§ WHAT IS BEING ASKED
When a line of the entries contains the word "WIDTH", report that line.

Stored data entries
BEGIN

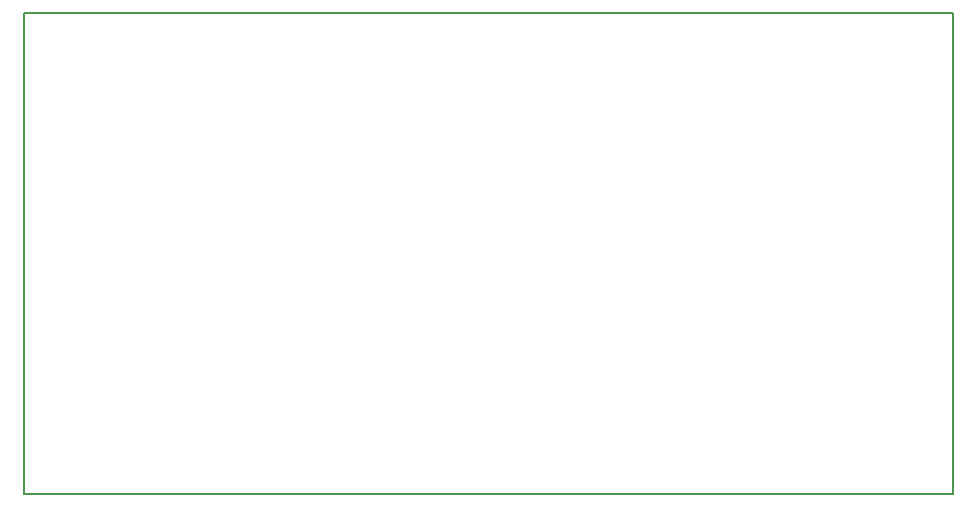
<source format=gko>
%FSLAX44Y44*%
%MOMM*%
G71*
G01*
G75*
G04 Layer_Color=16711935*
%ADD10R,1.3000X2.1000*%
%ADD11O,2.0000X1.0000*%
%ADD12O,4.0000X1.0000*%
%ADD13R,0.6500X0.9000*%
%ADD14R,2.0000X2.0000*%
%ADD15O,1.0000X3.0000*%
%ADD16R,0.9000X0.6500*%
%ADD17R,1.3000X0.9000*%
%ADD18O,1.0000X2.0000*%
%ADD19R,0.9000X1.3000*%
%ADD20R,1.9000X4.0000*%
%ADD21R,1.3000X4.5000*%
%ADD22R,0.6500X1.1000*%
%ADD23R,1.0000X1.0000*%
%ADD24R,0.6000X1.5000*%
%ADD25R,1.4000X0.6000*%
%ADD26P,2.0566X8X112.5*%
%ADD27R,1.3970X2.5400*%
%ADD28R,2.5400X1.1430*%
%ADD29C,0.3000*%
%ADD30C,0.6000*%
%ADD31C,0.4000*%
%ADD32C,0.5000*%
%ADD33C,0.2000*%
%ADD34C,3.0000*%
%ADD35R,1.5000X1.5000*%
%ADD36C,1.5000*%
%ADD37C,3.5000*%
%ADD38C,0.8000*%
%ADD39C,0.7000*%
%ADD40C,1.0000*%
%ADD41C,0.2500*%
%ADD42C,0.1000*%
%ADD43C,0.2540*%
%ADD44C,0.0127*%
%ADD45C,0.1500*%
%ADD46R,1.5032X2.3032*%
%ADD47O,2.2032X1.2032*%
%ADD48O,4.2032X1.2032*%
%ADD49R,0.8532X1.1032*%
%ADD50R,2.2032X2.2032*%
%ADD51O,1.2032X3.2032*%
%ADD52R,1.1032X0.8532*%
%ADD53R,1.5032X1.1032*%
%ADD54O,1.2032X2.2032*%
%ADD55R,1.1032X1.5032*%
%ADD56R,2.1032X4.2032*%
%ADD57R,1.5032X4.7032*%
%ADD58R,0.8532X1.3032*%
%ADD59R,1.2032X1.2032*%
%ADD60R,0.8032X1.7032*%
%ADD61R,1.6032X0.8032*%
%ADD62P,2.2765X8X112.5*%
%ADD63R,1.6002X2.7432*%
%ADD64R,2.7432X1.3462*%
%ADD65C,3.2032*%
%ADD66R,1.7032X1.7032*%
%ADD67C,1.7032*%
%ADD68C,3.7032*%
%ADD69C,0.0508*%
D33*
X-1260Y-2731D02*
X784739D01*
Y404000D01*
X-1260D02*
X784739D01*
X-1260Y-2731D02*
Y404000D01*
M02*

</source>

END
BEGIN

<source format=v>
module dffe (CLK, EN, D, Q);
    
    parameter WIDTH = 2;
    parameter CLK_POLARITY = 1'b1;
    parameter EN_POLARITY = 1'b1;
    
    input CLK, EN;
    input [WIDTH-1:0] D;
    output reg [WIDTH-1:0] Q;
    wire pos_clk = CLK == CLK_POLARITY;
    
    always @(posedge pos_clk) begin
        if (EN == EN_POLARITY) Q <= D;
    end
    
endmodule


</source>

END

§ WRITTEN RESPONSE
    parameter WIDTH = 2;
    input [WIDTH-1:0] D;
    output reg [WIDTH-1:0] Q;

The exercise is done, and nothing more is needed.